Somewhere in there I loose the partition and all data (but not LUKS)

However, w/o LUKS encryption…no problems.

Well, clevis does not only work with tpm2, but you can also use it with tang and a combination thereof.
One use case where clevis does protect my data in an iot device is a device at home which may easily be stolen, but cannot be started outside of my network because of tang. So the iot device is in the hands of the potential attacker, but the data is safe, assuming he does not have the time to use my network while stealing the device.

Besides, using clevis with tpm has another use case: portable data storage. Let’s say I want to transfer data between my work place and my home. I have (and need) a powerful workstation at both places, so I cannot simply use a laptop to work both at home and at work. Transferring data between work place and home over the internet is infeasible due to huge amount of data. The solution is to carry with me a usb-ssd. I want to encrypt this portable ssd, so any thief who steals my bag on my way home cannot get the data. At home and at work my workstations are physically secure, so when my ssd is connected to either of these machines clevis can unlock the data.
Granted, this scenario could be fixed by a plain text password laying around on both workstations, but clevis allows for easy multi factor setup via secret sharing, so that in addition to the correct TPM2 I also need to enter the correct password. And insert my smartcard. And have the tang server available on my network.

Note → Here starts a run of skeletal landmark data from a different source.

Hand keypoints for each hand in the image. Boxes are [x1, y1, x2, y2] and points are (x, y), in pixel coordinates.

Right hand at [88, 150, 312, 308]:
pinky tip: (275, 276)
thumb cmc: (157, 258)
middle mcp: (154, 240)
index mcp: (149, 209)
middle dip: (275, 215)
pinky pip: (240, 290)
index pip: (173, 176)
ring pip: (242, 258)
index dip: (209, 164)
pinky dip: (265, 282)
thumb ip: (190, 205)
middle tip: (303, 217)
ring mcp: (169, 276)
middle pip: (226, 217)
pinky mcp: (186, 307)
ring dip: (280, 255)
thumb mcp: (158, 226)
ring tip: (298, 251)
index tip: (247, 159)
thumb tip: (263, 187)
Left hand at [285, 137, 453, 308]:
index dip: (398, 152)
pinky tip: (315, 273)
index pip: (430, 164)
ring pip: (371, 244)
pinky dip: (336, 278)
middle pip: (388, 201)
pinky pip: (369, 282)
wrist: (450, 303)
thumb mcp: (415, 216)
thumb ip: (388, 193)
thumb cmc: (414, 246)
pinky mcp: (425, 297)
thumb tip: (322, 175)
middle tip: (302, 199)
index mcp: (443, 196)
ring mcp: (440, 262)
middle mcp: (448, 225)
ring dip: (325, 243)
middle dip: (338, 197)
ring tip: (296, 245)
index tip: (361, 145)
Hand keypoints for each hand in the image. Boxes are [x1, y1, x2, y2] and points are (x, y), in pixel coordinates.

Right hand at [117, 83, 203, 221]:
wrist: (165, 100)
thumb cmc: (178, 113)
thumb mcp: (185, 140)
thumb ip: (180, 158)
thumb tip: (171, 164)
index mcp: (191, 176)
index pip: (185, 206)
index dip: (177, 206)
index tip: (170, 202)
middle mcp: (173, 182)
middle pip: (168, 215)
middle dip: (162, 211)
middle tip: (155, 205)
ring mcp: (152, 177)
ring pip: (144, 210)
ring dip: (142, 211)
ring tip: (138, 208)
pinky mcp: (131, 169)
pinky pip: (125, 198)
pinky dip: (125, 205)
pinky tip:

Sure, Clevis with Tang is a valid and intelligible use case: you have a server with key storage, once the server is not available, it won’t work.

However, TPM usage in Clevis is underdocumented and creates a false impression that it is secure by default and protects against physical attacker. At least that’s what I have expected from Fedora IoT website and some CoreOS documentation.

I agree, the documentation could be improved. The clevis github repo does not even mention how to use different PCR. Maybe someday somebody will come along and expand the documentation.

Minor clarification about Tang: Tang is not a key storage, it never gets a client key. The mechanism Tang uses is quite interesting, as it is quite simple yet powerful.